Яркий свет не давал мне открыть глаза. Хотя шорохи наконец обрели форму слов, осознавать их было настолько больно, что я не стал слушать. Я понимал лишь только то, что не желаю знать их значения. Я отвернулся и вновь канул в темноту.
– Мама, почему он не просыпается? Мой кораблик больше не хочет летать. Он бы заставил его летать.
– Я не знаю, дитя. Наверное, ему нужно еще поспать. Он очень болен.
– Он сказал, что научит меня, как заставить его летать, когда я подрасту. А ты научишь меня?
– Я хотела бы, но мне самой следует многому научиться. Иди сюда, посиди вместе со мной. Нет, все хорошо. Он никогда не обидит тебя. Он очень любит тебя, гораздо больше, чем ты в состоянии себе представить…
– …клянусь, ему лучше. Он стал ближе к нам. Вчера, когда Эван залез к нему на кровать, он пошевелил левой рукой.
– Линни, тебе необходимо вернуться. Ты кашляешь все сильнее, и я не вижу перемен в его состоянии. Я останусь. Или Горрид, он предлагал сменить тебя.
– Мы уже говорили об этом. Я не пойду без Эвана, а уводить от Сейонна сына не хочу.

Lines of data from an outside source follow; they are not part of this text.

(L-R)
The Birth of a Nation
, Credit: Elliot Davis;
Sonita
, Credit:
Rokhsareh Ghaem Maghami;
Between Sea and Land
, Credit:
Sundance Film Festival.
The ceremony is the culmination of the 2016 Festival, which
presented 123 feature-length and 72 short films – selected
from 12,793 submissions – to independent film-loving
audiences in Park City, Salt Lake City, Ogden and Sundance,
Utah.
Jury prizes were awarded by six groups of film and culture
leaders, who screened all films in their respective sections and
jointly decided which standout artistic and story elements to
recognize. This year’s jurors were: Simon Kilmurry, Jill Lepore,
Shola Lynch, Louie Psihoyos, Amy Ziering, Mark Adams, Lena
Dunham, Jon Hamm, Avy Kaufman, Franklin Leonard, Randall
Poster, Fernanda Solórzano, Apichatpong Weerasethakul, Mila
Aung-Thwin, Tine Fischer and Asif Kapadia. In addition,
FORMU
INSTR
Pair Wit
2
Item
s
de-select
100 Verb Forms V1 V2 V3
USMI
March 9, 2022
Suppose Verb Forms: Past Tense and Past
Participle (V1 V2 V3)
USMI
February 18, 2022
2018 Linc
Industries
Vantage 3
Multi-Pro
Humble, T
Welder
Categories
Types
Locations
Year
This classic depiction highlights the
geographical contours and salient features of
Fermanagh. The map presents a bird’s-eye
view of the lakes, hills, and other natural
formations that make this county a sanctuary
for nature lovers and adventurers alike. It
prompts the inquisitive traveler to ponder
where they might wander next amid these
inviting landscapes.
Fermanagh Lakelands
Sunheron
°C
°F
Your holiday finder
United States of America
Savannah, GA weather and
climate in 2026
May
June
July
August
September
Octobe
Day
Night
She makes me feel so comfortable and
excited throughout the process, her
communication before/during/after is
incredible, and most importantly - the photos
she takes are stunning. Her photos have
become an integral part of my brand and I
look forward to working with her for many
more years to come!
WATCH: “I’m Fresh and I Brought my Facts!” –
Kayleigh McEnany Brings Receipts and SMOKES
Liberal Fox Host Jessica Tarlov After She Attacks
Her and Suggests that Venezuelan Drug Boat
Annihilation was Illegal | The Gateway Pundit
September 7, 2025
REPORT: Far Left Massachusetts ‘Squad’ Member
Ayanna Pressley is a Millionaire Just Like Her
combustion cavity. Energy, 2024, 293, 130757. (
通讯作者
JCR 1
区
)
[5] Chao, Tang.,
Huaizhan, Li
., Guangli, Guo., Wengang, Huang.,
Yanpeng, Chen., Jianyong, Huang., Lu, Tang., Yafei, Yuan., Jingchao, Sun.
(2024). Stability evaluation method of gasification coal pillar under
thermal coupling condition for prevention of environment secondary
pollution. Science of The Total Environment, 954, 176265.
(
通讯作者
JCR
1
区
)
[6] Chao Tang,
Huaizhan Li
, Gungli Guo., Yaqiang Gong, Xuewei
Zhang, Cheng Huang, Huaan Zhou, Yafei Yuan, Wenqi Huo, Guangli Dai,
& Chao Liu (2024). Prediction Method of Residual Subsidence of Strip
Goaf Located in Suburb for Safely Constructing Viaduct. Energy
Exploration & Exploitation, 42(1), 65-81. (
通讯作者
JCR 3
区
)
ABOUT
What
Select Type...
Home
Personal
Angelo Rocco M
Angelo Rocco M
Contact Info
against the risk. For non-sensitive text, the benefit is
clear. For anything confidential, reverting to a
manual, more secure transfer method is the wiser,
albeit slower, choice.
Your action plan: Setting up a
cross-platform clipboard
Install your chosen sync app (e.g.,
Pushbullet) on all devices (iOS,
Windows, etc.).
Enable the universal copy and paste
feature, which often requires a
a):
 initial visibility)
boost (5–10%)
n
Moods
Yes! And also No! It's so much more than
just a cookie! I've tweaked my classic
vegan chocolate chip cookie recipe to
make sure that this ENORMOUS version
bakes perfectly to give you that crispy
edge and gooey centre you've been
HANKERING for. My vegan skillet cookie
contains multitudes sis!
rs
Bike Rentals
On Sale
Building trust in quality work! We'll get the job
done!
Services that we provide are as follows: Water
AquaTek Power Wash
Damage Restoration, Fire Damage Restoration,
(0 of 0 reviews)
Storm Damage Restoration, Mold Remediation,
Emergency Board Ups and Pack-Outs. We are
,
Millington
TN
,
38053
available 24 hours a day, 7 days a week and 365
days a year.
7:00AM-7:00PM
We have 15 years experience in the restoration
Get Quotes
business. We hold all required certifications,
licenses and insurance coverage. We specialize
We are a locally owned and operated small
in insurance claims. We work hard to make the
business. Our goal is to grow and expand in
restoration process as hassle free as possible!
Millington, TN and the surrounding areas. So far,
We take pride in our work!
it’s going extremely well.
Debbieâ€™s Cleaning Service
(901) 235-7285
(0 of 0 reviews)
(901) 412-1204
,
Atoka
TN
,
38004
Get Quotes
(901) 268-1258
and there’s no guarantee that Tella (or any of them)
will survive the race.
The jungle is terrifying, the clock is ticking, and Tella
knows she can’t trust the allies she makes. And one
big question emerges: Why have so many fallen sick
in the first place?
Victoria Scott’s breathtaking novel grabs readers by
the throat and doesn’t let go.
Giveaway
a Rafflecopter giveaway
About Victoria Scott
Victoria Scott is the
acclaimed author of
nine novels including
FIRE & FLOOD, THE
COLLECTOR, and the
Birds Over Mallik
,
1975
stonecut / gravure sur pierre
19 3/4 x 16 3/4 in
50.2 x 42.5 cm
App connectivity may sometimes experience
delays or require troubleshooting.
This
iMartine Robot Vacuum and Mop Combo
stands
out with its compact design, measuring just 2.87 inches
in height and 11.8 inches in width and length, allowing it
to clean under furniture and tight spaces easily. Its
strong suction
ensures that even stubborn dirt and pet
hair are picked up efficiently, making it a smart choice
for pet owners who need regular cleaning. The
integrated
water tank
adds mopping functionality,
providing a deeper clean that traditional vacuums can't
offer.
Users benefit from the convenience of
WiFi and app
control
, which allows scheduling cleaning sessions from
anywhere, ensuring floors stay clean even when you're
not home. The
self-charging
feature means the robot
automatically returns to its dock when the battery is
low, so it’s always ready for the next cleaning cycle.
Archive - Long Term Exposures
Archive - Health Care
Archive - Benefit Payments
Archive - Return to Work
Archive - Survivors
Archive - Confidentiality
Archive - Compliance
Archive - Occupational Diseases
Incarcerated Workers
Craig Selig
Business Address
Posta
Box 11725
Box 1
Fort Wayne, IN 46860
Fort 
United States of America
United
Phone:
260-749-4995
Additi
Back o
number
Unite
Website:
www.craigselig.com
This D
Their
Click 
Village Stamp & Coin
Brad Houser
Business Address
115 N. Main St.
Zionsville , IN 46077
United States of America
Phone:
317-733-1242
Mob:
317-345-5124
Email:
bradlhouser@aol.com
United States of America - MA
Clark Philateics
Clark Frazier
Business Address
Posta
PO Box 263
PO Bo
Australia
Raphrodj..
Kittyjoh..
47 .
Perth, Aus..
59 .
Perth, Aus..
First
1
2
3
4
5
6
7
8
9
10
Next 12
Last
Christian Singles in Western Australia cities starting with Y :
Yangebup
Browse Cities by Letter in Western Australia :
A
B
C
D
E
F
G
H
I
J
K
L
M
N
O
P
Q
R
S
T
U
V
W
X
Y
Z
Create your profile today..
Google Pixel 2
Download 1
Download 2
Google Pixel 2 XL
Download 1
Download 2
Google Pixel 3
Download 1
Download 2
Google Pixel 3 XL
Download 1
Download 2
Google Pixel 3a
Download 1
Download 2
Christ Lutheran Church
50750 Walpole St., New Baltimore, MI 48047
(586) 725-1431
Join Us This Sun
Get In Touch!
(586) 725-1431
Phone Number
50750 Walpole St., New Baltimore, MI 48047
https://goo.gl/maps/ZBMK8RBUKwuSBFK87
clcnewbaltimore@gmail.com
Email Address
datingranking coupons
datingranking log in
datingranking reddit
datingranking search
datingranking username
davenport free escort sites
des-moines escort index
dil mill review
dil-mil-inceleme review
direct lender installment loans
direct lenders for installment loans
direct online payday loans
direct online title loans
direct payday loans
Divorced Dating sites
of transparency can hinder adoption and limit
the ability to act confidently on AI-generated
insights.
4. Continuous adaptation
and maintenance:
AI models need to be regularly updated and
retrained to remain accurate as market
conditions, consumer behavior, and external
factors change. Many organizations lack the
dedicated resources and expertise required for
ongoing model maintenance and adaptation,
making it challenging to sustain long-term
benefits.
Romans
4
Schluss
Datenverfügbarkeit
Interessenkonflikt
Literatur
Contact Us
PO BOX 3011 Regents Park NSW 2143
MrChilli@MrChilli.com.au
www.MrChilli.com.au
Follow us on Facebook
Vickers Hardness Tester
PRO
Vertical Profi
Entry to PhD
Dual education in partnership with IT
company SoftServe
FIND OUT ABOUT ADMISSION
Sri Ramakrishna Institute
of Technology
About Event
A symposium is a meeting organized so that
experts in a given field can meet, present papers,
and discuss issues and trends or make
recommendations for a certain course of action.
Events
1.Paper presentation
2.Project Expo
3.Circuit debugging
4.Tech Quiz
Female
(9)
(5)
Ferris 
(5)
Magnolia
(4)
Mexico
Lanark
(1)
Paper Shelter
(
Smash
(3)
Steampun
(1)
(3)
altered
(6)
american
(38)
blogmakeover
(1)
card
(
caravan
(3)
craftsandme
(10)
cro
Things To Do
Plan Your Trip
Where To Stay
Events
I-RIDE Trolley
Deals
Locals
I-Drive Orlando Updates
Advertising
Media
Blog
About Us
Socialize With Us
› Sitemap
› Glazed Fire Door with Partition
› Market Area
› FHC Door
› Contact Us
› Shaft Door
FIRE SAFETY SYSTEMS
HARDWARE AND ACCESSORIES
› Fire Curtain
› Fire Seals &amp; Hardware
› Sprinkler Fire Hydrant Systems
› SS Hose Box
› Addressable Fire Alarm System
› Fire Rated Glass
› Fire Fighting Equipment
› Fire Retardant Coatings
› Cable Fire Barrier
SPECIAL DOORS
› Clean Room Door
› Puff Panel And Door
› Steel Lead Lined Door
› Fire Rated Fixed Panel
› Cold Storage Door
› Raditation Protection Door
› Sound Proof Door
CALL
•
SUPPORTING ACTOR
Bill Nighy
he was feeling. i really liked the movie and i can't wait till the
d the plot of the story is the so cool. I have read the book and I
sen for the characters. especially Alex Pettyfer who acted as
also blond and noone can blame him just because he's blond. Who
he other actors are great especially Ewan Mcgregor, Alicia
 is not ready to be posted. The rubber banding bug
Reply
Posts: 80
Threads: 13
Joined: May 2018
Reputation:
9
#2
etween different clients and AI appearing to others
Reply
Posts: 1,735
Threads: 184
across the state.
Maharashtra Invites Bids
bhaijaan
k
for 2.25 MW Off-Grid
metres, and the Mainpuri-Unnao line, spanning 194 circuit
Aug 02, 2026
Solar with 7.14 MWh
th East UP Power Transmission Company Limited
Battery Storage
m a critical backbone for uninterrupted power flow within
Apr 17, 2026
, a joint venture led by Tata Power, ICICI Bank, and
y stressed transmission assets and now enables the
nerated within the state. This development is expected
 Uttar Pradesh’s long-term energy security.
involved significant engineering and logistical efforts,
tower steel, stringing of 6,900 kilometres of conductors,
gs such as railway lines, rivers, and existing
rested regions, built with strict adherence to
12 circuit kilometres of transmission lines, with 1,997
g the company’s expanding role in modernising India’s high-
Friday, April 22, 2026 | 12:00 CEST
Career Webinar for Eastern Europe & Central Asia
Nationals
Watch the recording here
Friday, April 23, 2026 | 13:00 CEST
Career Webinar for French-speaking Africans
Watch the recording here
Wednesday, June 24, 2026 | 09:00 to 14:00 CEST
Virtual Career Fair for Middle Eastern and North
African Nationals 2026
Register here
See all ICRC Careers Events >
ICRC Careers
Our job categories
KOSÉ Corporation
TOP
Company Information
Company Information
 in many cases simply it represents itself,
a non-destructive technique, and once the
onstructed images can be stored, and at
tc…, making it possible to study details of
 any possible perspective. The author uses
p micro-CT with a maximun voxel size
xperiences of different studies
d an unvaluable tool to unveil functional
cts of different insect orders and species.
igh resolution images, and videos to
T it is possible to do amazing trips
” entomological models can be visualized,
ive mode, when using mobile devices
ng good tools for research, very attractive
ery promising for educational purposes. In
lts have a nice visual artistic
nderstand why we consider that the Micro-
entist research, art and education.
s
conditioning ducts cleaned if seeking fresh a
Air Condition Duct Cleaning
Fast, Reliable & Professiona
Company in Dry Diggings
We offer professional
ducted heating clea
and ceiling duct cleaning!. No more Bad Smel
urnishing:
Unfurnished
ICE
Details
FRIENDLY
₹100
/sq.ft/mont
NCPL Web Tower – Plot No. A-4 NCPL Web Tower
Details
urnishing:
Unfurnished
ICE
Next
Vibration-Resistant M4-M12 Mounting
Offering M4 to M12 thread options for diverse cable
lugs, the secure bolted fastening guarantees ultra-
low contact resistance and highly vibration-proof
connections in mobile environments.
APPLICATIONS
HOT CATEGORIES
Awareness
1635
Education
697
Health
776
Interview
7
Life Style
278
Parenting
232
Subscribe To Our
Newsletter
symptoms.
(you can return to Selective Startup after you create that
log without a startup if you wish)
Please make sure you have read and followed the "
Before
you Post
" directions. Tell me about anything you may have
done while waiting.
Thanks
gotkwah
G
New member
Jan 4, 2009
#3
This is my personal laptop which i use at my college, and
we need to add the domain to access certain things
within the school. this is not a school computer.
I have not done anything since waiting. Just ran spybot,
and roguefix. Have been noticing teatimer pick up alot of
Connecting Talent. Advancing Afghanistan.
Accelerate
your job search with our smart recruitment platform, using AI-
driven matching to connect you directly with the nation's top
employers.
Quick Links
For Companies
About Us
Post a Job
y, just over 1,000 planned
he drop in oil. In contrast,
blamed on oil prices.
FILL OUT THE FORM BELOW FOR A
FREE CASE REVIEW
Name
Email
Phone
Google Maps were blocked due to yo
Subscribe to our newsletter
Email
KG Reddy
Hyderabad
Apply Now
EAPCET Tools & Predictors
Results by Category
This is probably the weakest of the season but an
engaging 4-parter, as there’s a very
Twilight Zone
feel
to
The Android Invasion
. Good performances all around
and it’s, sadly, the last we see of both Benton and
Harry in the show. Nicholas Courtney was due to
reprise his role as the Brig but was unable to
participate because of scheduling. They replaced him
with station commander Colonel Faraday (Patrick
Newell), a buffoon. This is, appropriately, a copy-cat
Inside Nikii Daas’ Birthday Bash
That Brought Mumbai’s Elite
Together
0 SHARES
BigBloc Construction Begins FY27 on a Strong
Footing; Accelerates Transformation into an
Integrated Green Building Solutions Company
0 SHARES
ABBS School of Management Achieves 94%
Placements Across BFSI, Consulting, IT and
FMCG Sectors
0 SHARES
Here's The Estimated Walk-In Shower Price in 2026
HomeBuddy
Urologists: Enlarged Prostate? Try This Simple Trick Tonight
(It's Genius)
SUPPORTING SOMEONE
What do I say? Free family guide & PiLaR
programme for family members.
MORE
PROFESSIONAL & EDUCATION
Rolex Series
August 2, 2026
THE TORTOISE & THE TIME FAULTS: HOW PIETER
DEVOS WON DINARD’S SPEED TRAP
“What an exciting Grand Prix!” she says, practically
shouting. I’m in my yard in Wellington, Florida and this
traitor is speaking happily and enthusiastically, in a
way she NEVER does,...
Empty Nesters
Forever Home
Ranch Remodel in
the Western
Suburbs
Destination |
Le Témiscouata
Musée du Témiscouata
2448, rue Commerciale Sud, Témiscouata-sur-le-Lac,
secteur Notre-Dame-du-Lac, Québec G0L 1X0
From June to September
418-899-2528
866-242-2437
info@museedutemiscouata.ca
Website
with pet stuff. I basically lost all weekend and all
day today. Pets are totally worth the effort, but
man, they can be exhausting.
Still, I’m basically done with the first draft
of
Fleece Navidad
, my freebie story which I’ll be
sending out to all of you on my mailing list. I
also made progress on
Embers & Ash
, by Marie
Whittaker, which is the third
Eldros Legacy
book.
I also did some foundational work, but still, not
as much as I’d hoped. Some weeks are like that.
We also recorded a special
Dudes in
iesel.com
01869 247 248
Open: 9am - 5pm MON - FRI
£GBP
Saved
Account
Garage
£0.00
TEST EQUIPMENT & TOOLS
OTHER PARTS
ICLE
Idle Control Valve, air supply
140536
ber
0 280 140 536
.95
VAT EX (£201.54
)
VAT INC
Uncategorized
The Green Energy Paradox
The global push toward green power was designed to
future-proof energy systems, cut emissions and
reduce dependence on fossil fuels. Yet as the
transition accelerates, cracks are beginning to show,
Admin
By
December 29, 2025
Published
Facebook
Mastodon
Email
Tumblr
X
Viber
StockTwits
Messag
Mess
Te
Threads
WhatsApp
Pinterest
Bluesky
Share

Я снова увидел огонь, робкий, подрагивающий. Теперь я мог пойти туда, где он горел, оставить темноту за спиной. Терпение. Жар от него пока еще слишком сильный. Когда я собрался уйти обратно, что-то небольшое и теплое пробилось сквозь огонь и коснулось моей щеки, оставив на ней сырую каплю.
– Не плачь, – услышал я шепот. – Мама вылечит тебя. Спи.
Я ушел, но не так далеко, как собирался.
– Мой господин, необходимо убедить ее вернуться. Понятия не имею, откуда в ней столько упрямства.
– Может быть, это наследственное. В тебе его тоже достаточно. Так ты говоришь, Элинор лучше?
– Снадобья Каспариана очень ей помогли, но я не доверяю им… и ему. Он по-прежнему отказывается разговаривать с нами. А она не уйдет без Сейонна.
Я смог найти различие в голосах и заключить, что это два разных человека выражают разные мнения. Глубокое наблюдение, но это все, на что меня хватило.
– Атос, от него остались одни кости. – Вновь пришедший стоял совсем близко, от него пахло потом, лошадью и кожей. Меня поразило, что я представляю, как выглядит лошадь или кожа, и знаю, что с ними делают. Я почти сумел увидеть и самого говорящего. Каждое его слово рождало образ, словно в нем заключался целый мир. – Ты не замечаешь никаких перемен?